Emergency Medicine Emergency Medicine · High Yield

Metabolic Acidosis — MUDPILES

Metabolic acidosis with a raised anion gap has a defined differential diagnosis captured by the MUDPILES mnemonic. The anion gap directs investigation.

✦ The Mnemonic

"MUDPILES — Raised Anion Gap Metabolic Acidosis"

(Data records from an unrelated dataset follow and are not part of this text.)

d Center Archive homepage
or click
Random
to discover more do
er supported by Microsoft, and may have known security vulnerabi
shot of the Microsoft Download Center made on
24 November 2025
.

Anion gap = Na+ − (Cl− + HCO3−); normal 8–16 mEq/L; raised = unmeasured anions

M Methanol Toxic alcohol; formic acid → visual disturbance, blindness; treat with fomepizole
U Uraemia Renal failure — accumulation of organic acids; treat underlying renal disease
D DKA Diabetic ketoacidosis — beta-hydroxybutyrate; most common HAGMA in clinical practice
P Propylene glycol / Paracetamol Paracetamol toxicity: 5-oxoproline accumulation (chronic overdose); propylene glycol in IV lorazepam
I Isoniazid / Iron Isoniazid — lactic acidosis from mitochondrial dysfunction; Iron toxicity
L Lactic acidosis (Type A + B) Type A: tissue hypoperfusion (shock, sepsis); Type B: metformin, liver failure, malignancy
E Ethylene glycol Antifreeze — oxalic acid → renal failure + calcium oxalate crystals in urine; treat with fomepizole
S Salicylates Aspirin overdose — mixed respiratory alkalosis + metabolic acidosis; urinary alkalinisation

📚 Clinical Breakdown

Anion gap calculation: AG = Na+ − (Cl− + HCO3−). Normal = 8–16 mEq/L. A raised AG means unmeasured anions are present. A normal AG with metabolic acidosis (hyperchloraemic) suggests GI (diarrhoea) or renal causes (RTA, Addison's).

Delta ratio (delta-delta): used to unmask a concurrent metabolic alkalosis or normal AG acidosis hiding behind a HAGMA. Delta ratio = (AG − 12) / (24 − HCO3). <0.4: pure normal AG acidosis; 0.4–0.8: mixed HAGMA + normal AG; 1–2: pure HAGMA; >2: HAGMA + metabolic alkalosis.

Lactic acidosis: the most common cause is Type A (tissue hypoperfusion — sepsis, cardiogenic shock, limb ischaemia). Lactate >2 mmol/L = elevated; >4 mmol/L = severe. Treat the underlying cause. Metformin causes Type B lactic acidosis (rare) — hold in AKI, heart failure, and before IV contrast.

Normal anion gap 8–16 mEq/L
Most common HAGMA DKA (diabetic ketoacidosis)
Toxic alcohols antidote Fomepizole (alcohol dehydrogenase inhibitor)
Salicylate treatment IV sodium bicarbonate — urinary alkalinisation

⭐ Clinical Pearl

Osmolar gap: measured osmolality − calculated osmolality. Calculated = 2×Na + glucose + urea. Normal <10 mOsm/kg. A raised osmolar gap with HAGMA = toxic alcohol (methanol, ethylene glycol, isopropanol) until proven otherwise — treat with fomepizole and consider haemodialysis.